概要
- 米国とイランの停戦合意に不透明感が広がり、国際原油価格が再び上昇したと伝えた。
- ブレントとWTI先物価格はそれぞれ2.31%%、3.46%%上昇し、1バレル96.97ドル、97.61ドルを付けたとした。
- ホルムズ海峡の通航再開が遅れ、原油輸送量への支障が続くなか、WTIが80ドル台前半まで下がるのは難しいとする見方を伝えた。
期間別予測トレンドレポート



米国とイランの停戦合意に不透明感が広がり、国際原油相場が再び上昇した。
ブルームバーグによると、7月9日午後3時46分時点で、国際指標の北海ブレント先物は前日終値比2.31%高の1バレル96.97ドルを付けた。米国産標準油種のWTI先物も同時点で97.61ドルと、前日比3.46%上昇した。
米国とイランはこれに先立つ7月7日に、2週間の停戦で劇的に合意した。この影響で原油相場は取引時間中に一時19%急落し、ブレント先物とWTI先物はそろって100ドルを下回った。
ただ、米国とイランの双方が7月9日、相手側の合意違反を警告して緊張が高まり、原油相場には再び上昇圧力がかかっている。
ブルームバーグは、世界の原油輸送量の約20%が通過するホルムズ海峡で航行再開が実現していないことも影響したと報じた。停戦合意後も海峡の船舶通航は統制されたままで、多くのタンカーや貨物船が周辺海域で待機している。
米金融会社BOKファイナンシャル証券(BOK Financial Securities)のデニス・キスラー上級副社長はブルームバーグに対し、「状況はまだ終わっていない。WTIが80ドル台前半まで下がるには、ホルムズ海峡が何の支障もなく完全に開放される必要がある」と強調した。
そのうえで、今後2週間でこうした全面開放が実現する可能性は低いと語った。
米国とイランは、ホルムズ海峡の開放を前提に停戦で合意してから1日後には、合意履行を巡って神経戦を繰り広げている。

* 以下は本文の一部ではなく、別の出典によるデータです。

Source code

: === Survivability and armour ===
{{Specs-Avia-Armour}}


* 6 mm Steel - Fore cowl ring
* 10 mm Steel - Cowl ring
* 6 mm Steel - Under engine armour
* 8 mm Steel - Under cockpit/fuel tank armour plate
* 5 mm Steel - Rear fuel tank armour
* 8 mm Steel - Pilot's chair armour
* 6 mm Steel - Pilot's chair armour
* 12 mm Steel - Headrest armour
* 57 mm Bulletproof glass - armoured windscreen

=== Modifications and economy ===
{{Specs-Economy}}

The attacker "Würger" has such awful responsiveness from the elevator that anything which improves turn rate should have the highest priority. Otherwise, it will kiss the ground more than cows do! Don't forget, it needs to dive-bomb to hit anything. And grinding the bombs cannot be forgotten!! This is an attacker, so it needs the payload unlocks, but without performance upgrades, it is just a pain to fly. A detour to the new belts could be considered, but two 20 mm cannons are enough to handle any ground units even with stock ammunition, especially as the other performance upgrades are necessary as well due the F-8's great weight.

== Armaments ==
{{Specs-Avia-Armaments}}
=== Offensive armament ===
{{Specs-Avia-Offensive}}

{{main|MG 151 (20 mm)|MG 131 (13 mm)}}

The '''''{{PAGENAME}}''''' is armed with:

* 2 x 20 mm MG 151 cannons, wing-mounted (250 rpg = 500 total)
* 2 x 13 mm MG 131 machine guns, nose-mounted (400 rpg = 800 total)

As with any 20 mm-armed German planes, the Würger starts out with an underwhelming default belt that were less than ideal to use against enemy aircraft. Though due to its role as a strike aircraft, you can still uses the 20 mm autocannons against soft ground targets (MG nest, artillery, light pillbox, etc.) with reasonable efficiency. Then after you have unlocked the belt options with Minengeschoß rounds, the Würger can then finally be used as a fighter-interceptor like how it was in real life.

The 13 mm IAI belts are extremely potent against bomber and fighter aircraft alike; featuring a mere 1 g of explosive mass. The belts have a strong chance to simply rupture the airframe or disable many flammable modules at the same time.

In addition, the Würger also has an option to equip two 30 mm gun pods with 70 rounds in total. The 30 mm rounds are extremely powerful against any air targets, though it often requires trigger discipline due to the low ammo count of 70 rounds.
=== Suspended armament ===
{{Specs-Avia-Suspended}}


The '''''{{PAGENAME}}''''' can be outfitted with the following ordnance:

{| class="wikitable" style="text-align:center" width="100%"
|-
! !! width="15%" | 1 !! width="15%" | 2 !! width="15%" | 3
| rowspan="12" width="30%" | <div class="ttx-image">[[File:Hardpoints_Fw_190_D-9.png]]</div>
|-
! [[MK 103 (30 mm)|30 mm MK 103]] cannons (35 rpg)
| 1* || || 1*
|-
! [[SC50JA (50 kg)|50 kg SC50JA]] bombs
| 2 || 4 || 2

特にイランは、レバノンの親イラン武装組織ヒズボラを狙ったイスラエルの攻撃が続いているとして、合意違反だと反発している。
米国とイランは7月11日からパキスタンのイスラマバードで終戦に向けた協議に入る予定だ。ただ、ウラン濃縮やホルムズ海峡の統制を巡る主要争点で隔たりは大きく、早期妥結を楽観できる状況ではない。